* _Required action_
What is needed is every line of the material that contains "tumour".

* _Data shown_
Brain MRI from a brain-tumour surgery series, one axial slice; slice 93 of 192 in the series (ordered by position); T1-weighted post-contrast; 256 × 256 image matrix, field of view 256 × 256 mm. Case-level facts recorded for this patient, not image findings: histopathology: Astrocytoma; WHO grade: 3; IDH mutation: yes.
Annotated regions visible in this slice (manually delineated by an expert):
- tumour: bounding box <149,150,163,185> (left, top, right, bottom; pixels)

* _Written solution_
Brain MRI from a brain-tumour surgery series, one axial slice; slice 93 of 192 in the series (ordered by position); T1-weighted post-contrast; 256 × 256 image matrix, field of view 256 × 256 mm. Case-level facts recorded for this patient, not image findings: histopathology: Astrocytoma; WHO grade: 3; IDH mutation: yes.
- tumour: bounding box <149,150,163,185> (left, top, right, bottom; pixels)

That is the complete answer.